Only 3 kilometres from the coast, Virginia enjoys the benefits of the cool sea breezes that sweep over the plains in the evenings. Primo built his vineyard with passion and understood completely the life of a vine. The grapes were grown to be turned into wine. His eldest son Joseph grew up with the vines tending them with the rest of the family. Joseph was to be a winemaker. It was not a conscious choice, not an expectation, just a progression, what he had to be. From his very first vintage, at age 20, Primo Estate's Joe Grilli wanted to create revolutionary wines. Ever since, Joe has been doing exactly that; creating some wonderfully dazzling and unconventional wines under the Joseph and Primo Estate labels.

Primo Estate

In 1979 Joseph completed his oenology course at Roseworthy Agricultural College and this coincided with the first vintage of Primo Estate. At this time the Australian wine industry was experiencing a renaissance and was leading the world with the new technology of winemaking. Joseph embraced these ideas. His dreams and passion, however, were the great wine styles of the world. He was consumed with his role as winemaker and from the outset used innovative techniques such as double pruning to make his wine.

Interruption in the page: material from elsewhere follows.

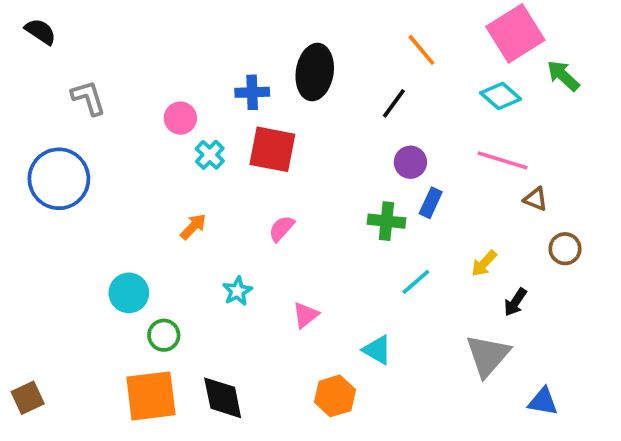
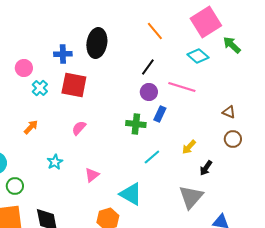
black line: (394, 103) -> (148, 67), moved
pink line: (502, 160) -> (182, 87), moved
brown triangle: (536, 199) -> (229, 112), moved
cyan triangle: (377, 350) -> (131, 194), size x1.4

"The vines were 6 years old when we started our first vintage. They were pretty dark times back then in the 70s. You couldn't give red wine away. People only wanted to drink riesling which, fortunately we had a fair bit of!" In 1981 Joseph made a wine that is the epitome of Primo Estate. He was enchanted with traditional German sweet whites and longed to make a similar style. A modern method was used to craft a luscious botrytis Riesling. The 1981 Primo Estate Beerenauslese was one of the first of its kind in Australia.

The success of this wine gave Joseph the confidence to experiment with other methods and non-traditional grape varieties. The Primo Estate la biondina is another success story. Harvesting of the Colombard grape is always eagerly awaited. The fermenting grapes produce heady smells in the winery, turning into a wine that is released young and fresh that almost jumps out of the glass.

Primo Estate

In 1987 Joseph with his wife Dina travelled the wine regions of France and Italy. They were taken with the magic of these countries and saw and tasted much of their beauty. They returned after many adventures full of enthusiasm to continue to create their own brand of magic. A new wine was introduced into their range. This time using a traditional Italian method to create a wine with modern breeding. The 1987 'Moda' Cabernet Sauvignon Merlot heralded a new label Joseph and a new beginning.

Working the vintage in Bordeaux Joe and Dina learned about attitude in wine making. What they discovered was considered equally as important as good soil, good climate and good grapes. Wine must, according to those Bordeaux winemakers, be made with serenity. This philosophy was driven home even further when the Grillis' worked two vintages in Italy a few years later. Primo Estate's Il Briccone (the rogue) is a medium weight blend of shiraz and sangiovese with small amounts of barbera and nebbiolo. "This wine has become a major project for us", enthused Joe. Even if people don't know anything about Italian reds I want them to be able to just drink it and enjoy, we want it to parallel our La Biondina, (the little blonde) -our colombard -I know people love drinking that whether they are a wine connoisseur or not."

Primo Estate also have a vineyard just out of Clarendon at Angel Gully. Clarendon is sandwiched between Adelaide and McLaren Vale in an area where you can hardly find any dirt on which to plant vineyards. It's a very hilly and a difficult viticultural area, cooler than McLaren Vale but not as cool as the Central Adelaide Hills. Does the life of the winemaker ever get monotonous? "Never! Each vintage is different - you never know what is going to happen. It's a great lifestyle", says Dina Grilli.